Task
Transcribe only the lines of the listing below from the one holding "thumb tip: (322, 543)" through the one holding "ring dip: (533, 574)", inclusive, without any change.

Supplied material
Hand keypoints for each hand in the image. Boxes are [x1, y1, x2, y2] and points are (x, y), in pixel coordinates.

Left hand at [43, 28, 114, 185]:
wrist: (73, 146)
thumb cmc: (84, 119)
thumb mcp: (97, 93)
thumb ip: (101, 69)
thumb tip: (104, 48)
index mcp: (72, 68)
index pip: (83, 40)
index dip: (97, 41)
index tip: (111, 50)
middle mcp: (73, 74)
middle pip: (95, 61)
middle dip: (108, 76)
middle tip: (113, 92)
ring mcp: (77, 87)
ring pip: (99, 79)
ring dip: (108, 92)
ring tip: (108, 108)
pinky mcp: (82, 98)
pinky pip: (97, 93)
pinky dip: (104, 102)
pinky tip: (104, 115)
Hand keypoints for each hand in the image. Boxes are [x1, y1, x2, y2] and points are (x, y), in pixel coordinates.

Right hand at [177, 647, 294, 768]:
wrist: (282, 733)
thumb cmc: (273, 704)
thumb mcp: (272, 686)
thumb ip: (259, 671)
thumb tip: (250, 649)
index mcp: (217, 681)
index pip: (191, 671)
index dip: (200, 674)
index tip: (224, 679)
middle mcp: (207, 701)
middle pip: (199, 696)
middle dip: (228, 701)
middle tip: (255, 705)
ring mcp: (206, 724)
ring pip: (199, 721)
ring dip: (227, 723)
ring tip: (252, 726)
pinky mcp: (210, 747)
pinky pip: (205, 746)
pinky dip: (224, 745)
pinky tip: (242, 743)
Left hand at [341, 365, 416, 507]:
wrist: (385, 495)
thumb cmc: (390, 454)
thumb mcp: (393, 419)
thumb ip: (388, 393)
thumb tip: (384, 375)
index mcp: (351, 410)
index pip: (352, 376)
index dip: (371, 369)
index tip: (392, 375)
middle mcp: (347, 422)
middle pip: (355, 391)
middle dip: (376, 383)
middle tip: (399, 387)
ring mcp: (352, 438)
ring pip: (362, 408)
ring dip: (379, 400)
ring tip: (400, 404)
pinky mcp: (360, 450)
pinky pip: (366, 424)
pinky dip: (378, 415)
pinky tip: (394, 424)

...

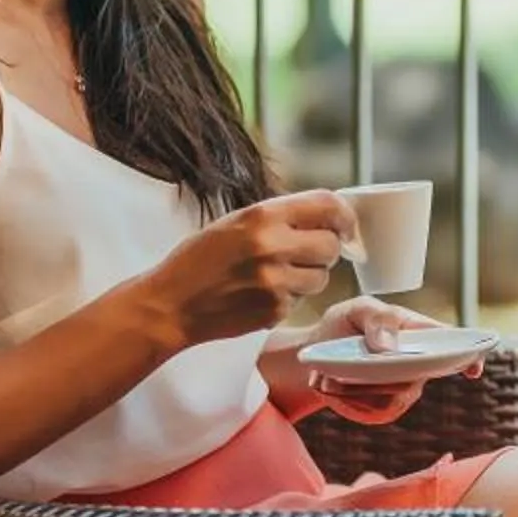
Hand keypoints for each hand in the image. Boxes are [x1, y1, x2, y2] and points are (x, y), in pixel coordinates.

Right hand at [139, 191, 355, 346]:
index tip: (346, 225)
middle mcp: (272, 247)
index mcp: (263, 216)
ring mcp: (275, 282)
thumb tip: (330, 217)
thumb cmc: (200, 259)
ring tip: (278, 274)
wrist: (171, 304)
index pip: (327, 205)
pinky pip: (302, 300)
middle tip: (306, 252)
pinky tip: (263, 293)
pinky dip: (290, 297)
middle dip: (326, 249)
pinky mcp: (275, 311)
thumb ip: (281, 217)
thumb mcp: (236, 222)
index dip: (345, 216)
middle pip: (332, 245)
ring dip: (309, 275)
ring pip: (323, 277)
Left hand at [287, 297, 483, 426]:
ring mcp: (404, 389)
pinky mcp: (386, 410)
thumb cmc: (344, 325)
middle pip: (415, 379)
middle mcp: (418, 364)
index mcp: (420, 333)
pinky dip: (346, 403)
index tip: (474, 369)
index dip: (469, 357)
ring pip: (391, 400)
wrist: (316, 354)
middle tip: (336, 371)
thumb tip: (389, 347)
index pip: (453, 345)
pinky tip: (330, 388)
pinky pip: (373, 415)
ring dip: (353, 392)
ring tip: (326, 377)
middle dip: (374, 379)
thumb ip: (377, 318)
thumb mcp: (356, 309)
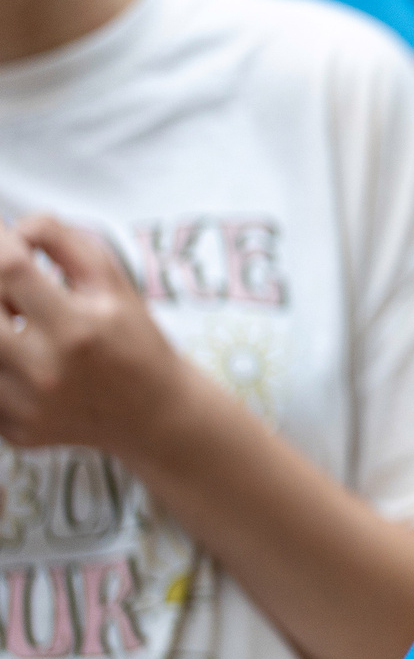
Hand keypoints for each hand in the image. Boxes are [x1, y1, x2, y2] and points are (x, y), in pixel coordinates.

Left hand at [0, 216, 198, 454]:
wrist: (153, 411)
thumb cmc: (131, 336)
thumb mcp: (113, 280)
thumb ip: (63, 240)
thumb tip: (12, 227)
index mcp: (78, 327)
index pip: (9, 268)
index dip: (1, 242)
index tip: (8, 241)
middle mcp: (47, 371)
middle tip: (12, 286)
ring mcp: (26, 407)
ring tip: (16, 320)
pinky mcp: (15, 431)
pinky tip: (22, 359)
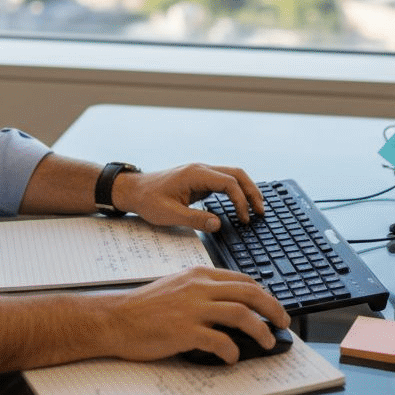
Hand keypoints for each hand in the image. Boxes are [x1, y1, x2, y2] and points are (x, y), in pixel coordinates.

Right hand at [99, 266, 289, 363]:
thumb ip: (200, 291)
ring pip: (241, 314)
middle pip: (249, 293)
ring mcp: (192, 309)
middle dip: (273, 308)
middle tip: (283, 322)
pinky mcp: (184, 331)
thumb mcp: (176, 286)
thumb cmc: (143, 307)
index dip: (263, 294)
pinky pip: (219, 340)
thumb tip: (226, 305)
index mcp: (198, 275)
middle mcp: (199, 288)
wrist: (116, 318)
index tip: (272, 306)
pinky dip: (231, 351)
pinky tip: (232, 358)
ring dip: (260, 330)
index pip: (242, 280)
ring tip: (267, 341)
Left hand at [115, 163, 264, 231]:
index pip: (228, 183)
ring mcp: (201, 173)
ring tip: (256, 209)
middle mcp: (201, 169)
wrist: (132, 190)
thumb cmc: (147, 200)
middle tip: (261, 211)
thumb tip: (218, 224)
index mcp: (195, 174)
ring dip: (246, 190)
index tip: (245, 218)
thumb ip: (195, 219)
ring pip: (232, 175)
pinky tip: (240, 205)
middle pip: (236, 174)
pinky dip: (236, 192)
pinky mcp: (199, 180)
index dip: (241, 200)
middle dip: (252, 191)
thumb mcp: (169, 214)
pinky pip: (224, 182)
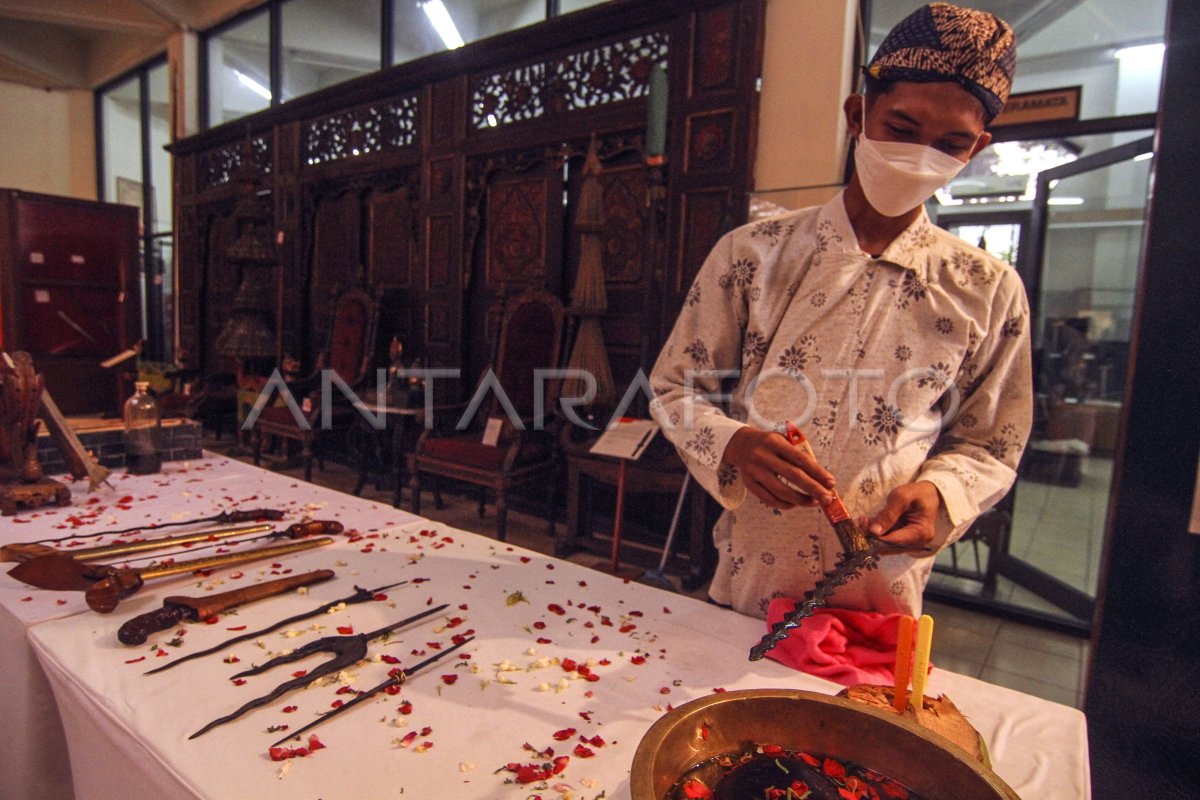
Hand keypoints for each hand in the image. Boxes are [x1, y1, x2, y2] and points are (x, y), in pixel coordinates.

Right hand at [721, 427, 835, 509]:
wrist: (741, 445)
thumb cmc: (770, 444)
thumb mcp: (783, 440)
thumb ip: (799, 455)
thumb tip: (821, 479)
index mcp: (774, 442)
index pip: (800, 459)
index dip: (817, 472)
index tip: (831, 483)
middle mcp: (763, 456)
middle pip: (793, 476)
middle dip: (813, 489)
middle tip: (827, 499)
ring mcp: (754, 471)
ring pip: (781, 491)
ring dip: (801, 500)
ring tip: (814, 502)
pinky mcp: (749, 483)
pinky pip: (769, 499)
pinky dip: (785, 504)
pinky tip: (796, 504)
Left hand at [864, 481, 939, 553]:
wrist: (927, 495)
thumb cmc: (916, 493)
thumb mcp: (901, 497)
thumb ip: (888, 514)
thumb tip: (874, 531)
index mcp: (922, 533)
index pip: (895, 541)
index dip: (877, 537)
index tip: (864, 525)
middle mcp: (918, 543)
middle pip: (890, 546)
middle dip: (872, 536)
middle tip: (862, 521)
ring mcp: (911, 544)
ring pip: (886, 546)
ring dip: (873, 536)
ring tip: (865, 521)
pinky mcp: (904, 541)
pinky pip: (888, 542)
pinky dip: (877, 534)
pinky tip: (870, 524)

==

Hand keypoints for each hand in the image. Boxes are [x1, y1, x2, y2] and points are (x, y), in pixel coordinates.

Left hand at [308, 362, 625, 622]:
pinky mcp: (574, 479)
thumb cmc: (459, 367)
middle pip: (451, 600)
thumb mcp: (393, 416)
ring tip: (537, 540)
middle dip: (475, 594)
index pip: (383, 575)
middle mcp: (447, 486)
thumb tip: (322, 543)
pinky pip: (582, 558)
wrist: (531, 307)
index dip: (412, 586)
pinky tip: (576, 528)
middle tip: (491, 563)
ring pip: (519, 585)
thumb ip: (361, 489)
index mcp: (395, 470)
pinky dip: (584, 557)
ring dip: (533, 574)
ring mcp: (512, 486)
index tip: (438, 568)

Result of the task
thumb tip: (322, 543)
pinky pip: (582, 558)
wrist: (531, 307)
index dip: (412, 586)
pinky tip: (576, 528)
middle tip: (491, 563)
ring pip: (519, 585)
thumb ip: (361, 489)
index mcp: (395, 470)
pinky dip: (584, 557)
ring dip: (533, 574)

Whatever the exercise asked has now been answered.